Winn-Dixie is not a small business, but the web service providers mentioned in the Winn-Dixie decision, American Express and Google, are much bigger. Most businesses need third party vendors more than those vendors need them, so they aren’t likely to be able to force a change or do without the service provided them. This is an especially serious problem when the third party service is a pure internet business with a strong legal arguments against any ADA accessibility obligation. You might ask a vendor like Paypal or Google to guarantee accessibility for your customers, but you aren’t likely to succeed.
This disparity in bargaining power may be an excuse for partial non-compliance. In Natl. Assn. of the Deaf v. Harvard U., 2016 WL 3561622, at *16 (D. Mass. Feb. 9, 2016), report and recommendation adopted, 2016 WL 6540446 (D. Mass. Nov. 3, 2016) the court recognized that the ability to control third parties might play into the question of whether providing access presented an undue burden. As is so often the case in ADA litigation, once you reach the complexities of economic bargaining power and the advantages of similar but not identical third-party services the battle becomes so expensive that few businesses can afford to put up a fight.

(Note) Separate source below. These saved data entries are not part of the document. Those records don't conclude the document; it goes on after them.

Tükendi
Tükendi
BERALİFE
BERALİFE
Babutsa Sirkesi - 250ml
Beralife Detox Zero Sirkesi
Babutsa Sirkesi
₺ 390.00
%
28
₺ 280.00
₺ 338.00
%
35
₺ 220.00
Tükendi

Whether or not a business thinks it can negotiate with a big third-party vendor, it should at least consider the accessibility of third party websites and web services when deciding who to do business with, and it should document some effort to find accessible third-party vendors. Otherwise it may find that its own efforts to be accessible will not protect it from ADA liability while the courts slowly – very slowly – work toward resolving the nature of ADA obligations for websites.